Interpreting Biomarker Test Results for Alzheimer’s Disease, Parkinson’s Disease and Other Neurodegenerative Diseases Without the Autopsy Gold Standard

There is an extensive literature on the difficulty in assessing new diagnostic tests when an accurate gold standard does not exist, is imperfect, or is not available. Relatively few reports, however, address this problem when it confronts researchers reporting tests of potential new biomarkers for Alzheimer disease (AD), Parkinson disease (PD) and other neurodegenerative diseases. This is despite the reality that the vast majority of published studies employ the neurologists’ clinical diagnoses as the gold standard, despite their well-known inherent inaccuracies relative to the true, gold standard, autopsy neuropathology diagnosis. More recently, biomarkers that have, appropriately, been evaluated against the autopsy gold standard, have then themselves been used as a surrogate gold standard to evaluate other biomarkers, despite their less-than-perfect accuracy against autopsy. The shortcomings of these approaches to neurodegenerative disease biomarker validation are rarely discussed.

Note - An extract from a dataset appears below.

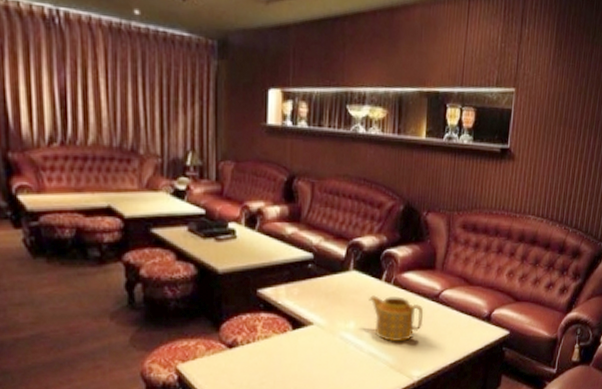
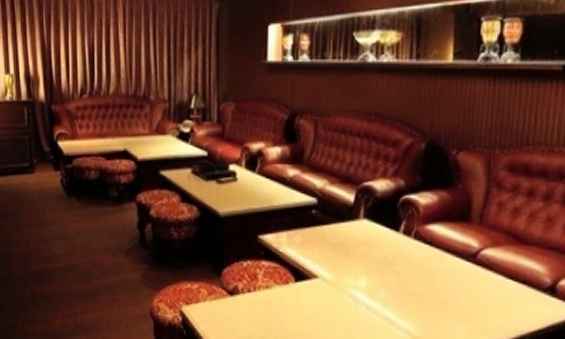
teapot: present [369,295,424,341] -> none [383,249,456,308]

It is clear from the prior literature that testing the accuracy of a new AD or PD diagnostic test against the clinical diagnosis can in fact lead to both underestimates and overestimates of its true (against autopsy) accuracy. Despite these problems, the clinical diagnoses of AD and PD are still routinely used to assess the accuracy of new biomarkers. A related issue is that when a new biomarker is evaluated against a test type previously validated against autopsy (e.g. amyloid PET tau PET), in effect serving as a surrogate gold standard, it is again clear that this new biomarker might itself be more accurate, as accurate or less accurate than the surrogate gold standard. We here present a method that makes it possible, if there are published data on the accuracy of the clinical diagnosis, or of a surrogate gold standard, relative to autopsy, to at least estimate a range of possible accuracies of a new biomarker using those imperfect gold standards. Our procedure was developed using basic theoretical modeling of conditional probabilities.